May 3rd is World Press Freedom Day, a day established to bring attention to the threats faced by journalists around the world and the crucial role of a free press in a democratic society. Rarely has the freedom of the press been under more direct and daily threat around the world. Powerful state and non-state actors use intimidation, imprisonment, and even murder to silence journalists.
Journalists risk their lives to expose human rights violations, corruption, and other matters that are crucial for the world to witness. Today, as we celebrate World Press Freedom Day, I honor the courageous work of American journalist Austin Tice captured in Syria; Crimean journalist Mykola Semena, on trial today for “separatism” for criticizing Moscow’s illegal annexation of the Crimea; and Ahmed Abba, convicted in a Cameroonian military court on “terrorism charges” for reporting on the plight of those suffering at the hands of Boko Haram.

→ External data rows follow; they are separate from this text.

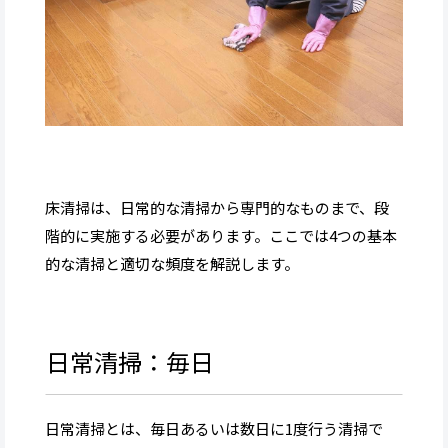
床清掃は、日常的な清掃から専門的なものまで、段
階的に実施する必要があります。ここでは4つの基本
的な清掃と適切な頻度を解説します。
日常清掃：毎日
日常清掃とは、毎日あるいは数日に1度行う清掃で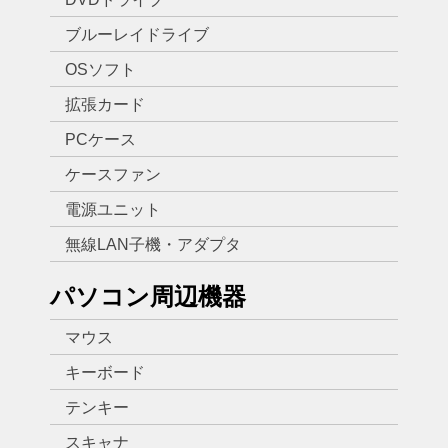
ブルーレイドライブ
OSソフト
拡張カード
PCケース
ケースファン
電源ユニット
無線LAN子機・アダプタ
パソコン周辺機器
マウス
キーボード
テンキー
スキャナ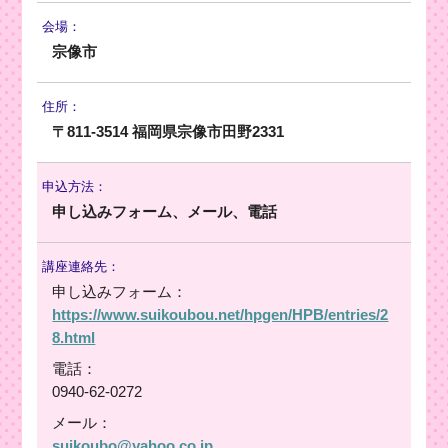
会場：
宗像市
住所：
〒811-3514 福岡県宗像市田野2331
申込方法：
申し込みフォーム、メール、電話
講座連絡先：
申し込みフォーム：
https://www.suikoubou.net/hpgen/HPB/entries/2
8.html
電話：
0940-62-0272
メール：
suikoubo@yahoo.co.jp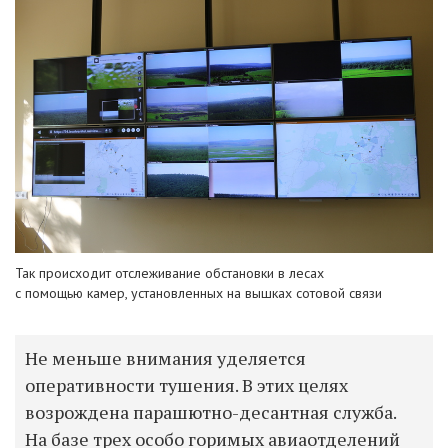
Так происходит отслеживание обстановки в лесах
с помощью
камер, установленных на вышках сотовой связи
Не меньше внимания уделяется
оперативности тушения. В этих целях
возрождена парашютно-десантная служба.
На базе трех особо горимых авиаотделений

Promoting and protecting a free press is a value shared across the aisle. The Congressional Caucus for Freedom of the Press was founded eleven years ago by myself and a then-Congressman named Mike Pence. I am pleased today to announce the relaunch of the Caucus with co-chair Steve Chabot, my Republican colleague from Ohio, and our commitment to advocate for the crucial role of a free press around the world in promoting democratic values and fighting corruption.
The Committee to Protect Journalists found that 48 journalists were killed in 2016 around the world. Freedom House reported that global press freedom declined to its lowest point in 13 years due to unprecedented threats to journalists and media outlets in major democracies, intensified crackdowns by authoritarian states, and disinformation campaigns waged by Russia to undermine Western democratic states and values.
Journalists are under the greatest threat when governments or violent non-state actors believe they can target them with impunity, and that no one will come to their aid. The Caucus is one attempt to help meet that challenge by calling attention to governments who threaten or imprison journalists, or allow their murder to go unpunished.
The threat to journalists comes not just from governments seeking to silence dissent, but also from taking risks to tell stories that need to be told. Six years after the start of its bloody civil war, Syria is still the world’s deadliest country for journalists, according to Reporters Without Borders. In August 2012, Austin Tice was freelancing for the Washington Post when he was taken captive near Damascus. He is the last American journalist still detained abroad. We must do everything possible to bring him safely home.
Today, as we recognize World Press Freedom Day, I look forward to working with my colleagues to prioritize international press freedom issues in the 115th Congress. A thriving marketplace of ideas, with reporters asking hard questions, is central to a free society. Wherever journalists face prison or worse because they dare to question power, I hope they will know they have an ally in the Freedom of the Press Caucus, and the United States of America.